#### WHAT TO DO:
Each of the records must appear again, exactly as it was written.

*** Begin section ***

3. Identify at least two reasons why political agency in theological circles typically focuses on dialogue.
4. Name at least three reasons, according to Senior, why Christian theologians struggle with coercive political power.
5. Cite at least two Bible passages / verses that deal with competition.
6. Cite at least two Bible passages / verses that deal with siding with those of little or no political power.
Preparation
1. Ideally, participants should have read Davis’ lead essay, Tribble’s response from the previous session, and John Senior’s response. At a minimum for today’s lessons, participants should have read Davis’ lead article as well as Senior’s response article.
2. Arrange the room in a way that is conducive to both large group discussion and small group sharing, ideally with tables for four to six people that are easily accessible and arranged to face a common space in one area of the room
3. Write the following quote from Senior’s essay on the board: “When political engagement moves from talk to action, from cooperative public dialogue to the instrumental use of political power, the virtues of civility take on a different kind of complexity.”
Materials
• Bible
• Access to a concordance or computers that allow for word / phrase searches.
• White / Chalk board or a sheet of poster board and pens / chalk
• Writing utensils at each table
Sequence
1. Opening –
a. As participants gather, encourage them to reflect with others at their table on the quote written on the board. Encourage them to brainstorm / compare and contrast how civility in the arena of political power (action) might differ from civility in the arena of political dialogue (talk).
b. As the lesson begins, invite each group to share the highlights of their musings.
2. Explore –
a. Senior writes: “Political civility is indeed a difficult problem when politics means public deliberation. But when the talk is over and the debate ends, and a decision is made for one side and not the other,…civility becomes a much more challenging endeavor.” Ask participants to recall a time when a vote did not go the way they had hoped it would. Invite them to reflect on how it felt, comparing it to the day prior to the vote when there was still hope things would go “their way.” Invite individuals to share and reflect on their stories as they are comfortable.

*** End section ***

#### YOUR SOLUTION:
3. Identify at least two reasons why political agency in theological circles typically focuses on dialogue.
4. Name at least three reasons, according to Senior, why Christian theologians struggle with coercive political power.
5. Cite at least two Bible passages / verses that deal with competition.
6. Cite at least two Bible passages / verses that deal with siding with those of little or no political power.
Preparation
1. Ideally, participants should have read Davis’ lead essay, Tribble’s response from the previous session, and John Senior’s response. At a minimum for today’s lessons, participants should have read Davis’ lead article as well as Senior’s response article.
2. Arrange the room in a way that is conducive to both large group discussion and small group sharing, ideally with tables for four to six people that are easily accessible and arranged to face a common space in one area of the room
3. Write the following quote from Senior’s essay on the board: “When political engagement moves from talk to action, from cooperative public dialogue to the instrumental use of political power, the virtues of civility take on a different kind of complexity.”
Materials
• Bible
• Access to a concordance or computers that allow for word / phrase searches.
• White / Chalk board or a sheet of poster board and pens / chalk
• Writing utensils at each table
Sequence
1. Opening –
a. As participants gather, encourage them to reflect with others at their table on the quote written on the board. Encourage them to brainstorm / compare and contrast how civility in the arena of political power (action) might differ from civility in the arena of political dialogue (talk).
b. As the lesson begins, invite each group to share the highlights of their musings.
2. Explore –
a. Senior writes: “Political civility is indeed a difficult problem when politics means public deliberation. But when the talk is over and the debate ends, and a decision is made for one side and not the other,…civility becomes a much more challenging endeavor.” Ask participants to recall a time when a vote did not go the way they had hoped it would. Invite them to reflect on how it felt, comparing it to the day prior to the vote when there was still hope things would go “their way.” Invite individuals to share and reflect on their stories as they are comfortable.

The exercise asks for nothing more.